### TE BEANTWOORDEN VRAGEN:
1. Welke termen gebruikt men volgens het fragment over schadevergoeding bij wanprestatie meestal in plaats van toerekenbare en niet-toerekenbare niet-nakoming?
2. Zet in het fragment over schadevergoeding bij wanprestatie de alinea die begint met "Tekortkoming omvat de gevallen" alsjeblieft om in een korte lijst met de belangrijkste feiten.
3. Ga verder met het fragment over schadevergoeding bij wanprestatie, te beginnen na de laatste zin.

PROBLEEM 4
Bronnen:
- HR 4 februari 2000, (Kinheim/Pelders)
- HR 5 januari 2001, (Plazagebouw)
- HR 27 april 2001, (Oerlemans/Driessen)
- HR 22 oktober 2004, (Endlich/ Bouwmachines)
- HR 28 september 2018, (Eigen Haard)
- Verbintenissen algemeen: nummers 95, 128 – 136, 171 – 177 (garantie en vrijtekenen niet), 187
Hoe werkt een schadevergoeding bij wanprestatie?
Eerst vereisten voor schadevergoeding en dan uitwerken
Art. 6:74 BW: iedere tekortkoming in de nakoming van een verbintenis verplicht de schuldenaar de schade
die de schuldeiser daardoor lijdt te vergoeden, tenzij de tekortkoming de schuldenaar niet kan worden
toegerekend.
Met de bepaling wordt aangegeven, dat het gebied van de niet-nakoming uiteenvalt in 2 delen:
Enerzijds het gedeelte, waarin de niet-nakoming wordt toegerekend aan de schuldenaar met als
gevolg de verplichting tot schadevergoeding;
Anderzijds het gedeelte, waar de oorzaak van de niet-nakoming niet aan de schuldenaar wordt
toegerekend.
→ Meestal spreekt men over wanprestatie en overmacht i.p.v. toerekenbare en niet toerekenbare niet-
nakoming.
VOORWAARDEN ART. 6:74 BW
1. Tekortkoming
Tekortkoming omvat de gevallen waarin de prestatie achterblijft bij hetgeen de verbintenis vergt. Dit
impliceert dat de verbintenis opeisbaar is. Daarmee is het gebied van ‘tekortkomen’ beperkter dan het
gebied van ‘niet-nakomen’.

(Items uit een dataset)
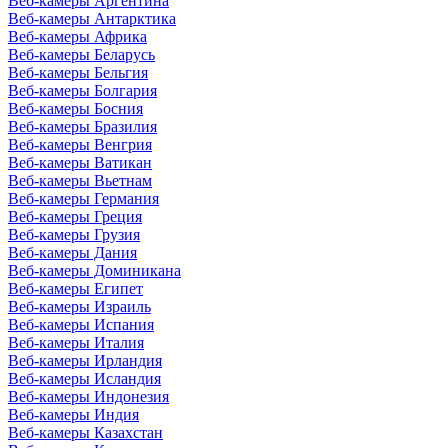
Веб-камеры Аргентина
Веб-камеры Антарктика
Веб-камеры Африка
Веб-камеры Беларусь
Веб-камеры Бельгия
Веб-камеры Болгария
Веб-камеры Босния
Веб-камеры Бразилия
Веб-камеры Венгрия
Веб-камеры Ватикан
Веб-камеры Вьетнам
Веб-камеры Германия
Веб-камеры Греция
Веб-камеры Грузия
Веб-камеры Дания
Веб-камеры Доминикана
Веб-камеры Египет
Веб-камеры Израиль
Веб-камеры Испания
Веб-камеры Италия
Веб-камеры Ирландия
Веб-камеры Исландия
Веб-камеры Индонезия
Веб-камеры Индия
Веб-камеры Казахстан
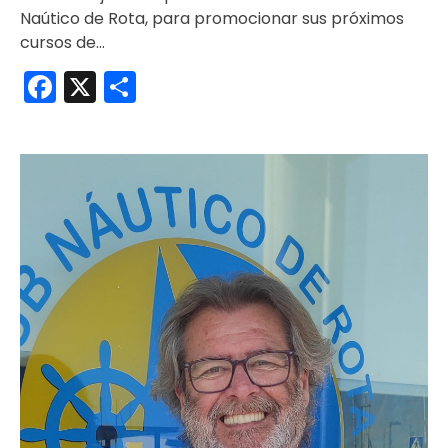
Naútico de Rota, para promocionar sus próximos
cursos de…
Facebook
X
Compartir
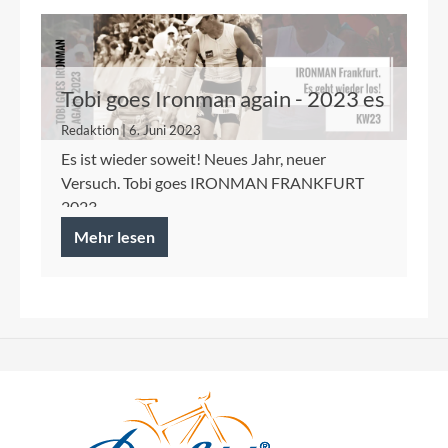
Tobi goes Ironman again - 2023 es
geht wieder los
Redaktion | 6. Juni 2023
Es ist wieder soweit! Neues Jahr, neuer
Versuch. Tobi goes IRONMAN FRANKFURT
2023.
Mehr lesen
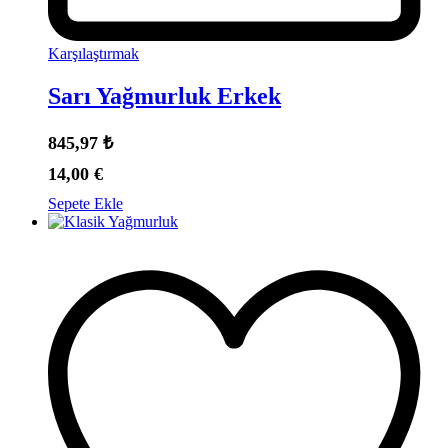
Karşılaştırmak
Sarı Yağmurluk Erkek
845,97
₺
14,00
€
Sepete Ekle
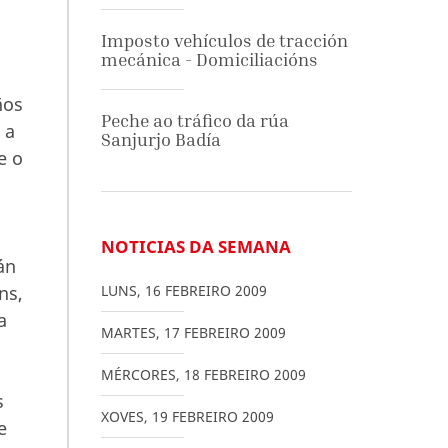
Imposto vehículos de tracción
mecánica - Domiciliacións
ños
Peche ao tráfico da rúa
 a
Sanjurjo Badía
e o
NOTICIAS DA SEMANA
án
ns,
LUNS
,
16
FEBREIRO
2009
a
MARTES
,
17
FEBREIRO
2009
MÉRCORES
,
18
FEBREIRO
2009
s
XOVES
,
19
FEBREIRO
2009
e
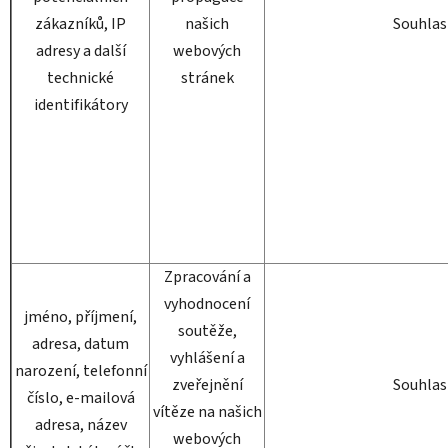
zákazníků, IP
našich
Souhlas
adresy a další
webových
technické
stránek
identifikátory
Zpracování a
vyhodnocení
jméno, příjmení,
soutěže,
adresa, datum
vyhlášení a
narození, telefonní
zveřejnění
Souhlas
číslo, e-mailová
vítěze na našich
adresa, název
webových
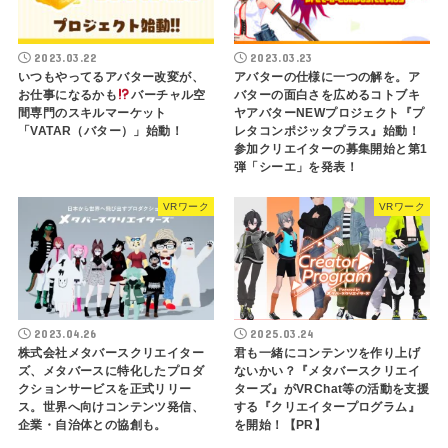
2023.03.22
2023.03.23
いつもやってるアバター改変が、
アバターの仕様に一つの解を。ア
お仕事になるかも
バーチャル空
バターの面白さを広めるコトブキ
間専門のスキルマーケット
ヤアバターNEWプロジェクト『プ
「VATAR（バター）」始動！
レタコンポジッタプラス』始動！
参加クリエイターの募集開始と第1
弾「シーエ」を発表！
VRワーク
VRワーク
2023.04.26
2025.03.24
株式会社メタバースクリエイター
君も一緒にコンテンツを作り上げ
ズ、メタバースに特化したプロダ
ないかい？『メタバースクリエイ
クションサービスを正式リリー
ターズ』がVRChat等の活動を支援
ス。世界へ向けコンテンツ発信、
する『クリエイタープログラム』
企業・自治体との協創も。
を開始！【PR】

### LIJST MET ANTWOORDEN:
1. Wanprestatie en overmacht.

2.
- Een tekortkoming betreft de gevallen waarin de prestatie achterblijft bij wat de verbintenis vergt.
- Dit veronderstelt dat de verbintenis opeisbaar is.
- Daardoor is het gebied van 'tekortkomen' beperkter dan dat van 'niet-nakomen'.

3.
‘Tekortkomen’ is ruimer dan ‘verzuim’:
- Tekortkomen omvat ook de onmogelijkheid van de prestatie en bovendien ook het gebied van de
niet toerekenbaarheid, dus van de overmacht
- Verzuim heeft alleen betrekking op toerekenbare vertragingssituaties
Voor de vertragingssituaties (die uiteindelijk tot verzuim kunnen leiden wanneer aan de vereisten daarvoor is
voldaan) zijn er 2 opvattingen op de vraag op welk moment precies van een tekortkoming kan worden
gesproken.
1. De eerste houdt in, dat in deze gevallen pas van een tekortkoming kan worden gesproken, wanneer
er sprake is van verzuim van de schuldenaar, zodat het moment van het intreden van het verzuim en
het ontstaan van een tekortkoming samenvallen → enge leer
2. Er kan gesproken worden van een tekortkoming op het moment waarop duidelijk is, dat de
schuldenaar niet aan zijn verplichtingen voldoet, dus zonder dat de eis van verzuim wordt gesteld. →
ruime leer
1
,Verzuim
De term verzuim is het meest beperkt, omdat hij slechts betrekking heeft op nauwkeurig afgebakende
gevallen van toerekenbare niet tijdige nakoming. De wet spreekt dan van vertraging. Maar niet iedere
vertraging is verzuim, maar alleen die vertraging die voldoet aan de daarvoor gestelde vereisten. Deze
vereisten zijn samengevat in artikel 6:81 en komen op het volgende neer:
1. Opeisbare verbintenis; (als je voorwaardes hebt en die niet nakomt in een verbintenis dan is hij opeisbaar)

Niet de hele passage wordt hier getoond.